• _Material provided_
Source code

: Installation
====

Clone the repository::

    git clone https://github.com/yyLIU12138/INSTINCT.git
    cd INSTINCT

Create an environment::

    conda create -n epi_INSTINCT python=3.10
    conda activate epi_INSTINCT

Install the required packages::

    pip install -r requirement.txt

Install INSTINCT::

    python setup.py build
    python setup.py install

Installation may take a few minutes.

• _What you need to do_
Output the lines above verbatim and in full.

• _Completed exercise_
Source code

: Installation
====

Clone the repository::

    git clone https://github.com/yyLIU12138/INSTINCT.git
    cd INSTINCT

Create an environment::

    conda create -n epi_INSTINCT python=3.10
    conda activate epi_INSTINCT

Install the required packages::

    pip install -r requirement.txt

Install INSTINCT::

    python setup.py build
    python setup.py install

Installation may take a few minutes.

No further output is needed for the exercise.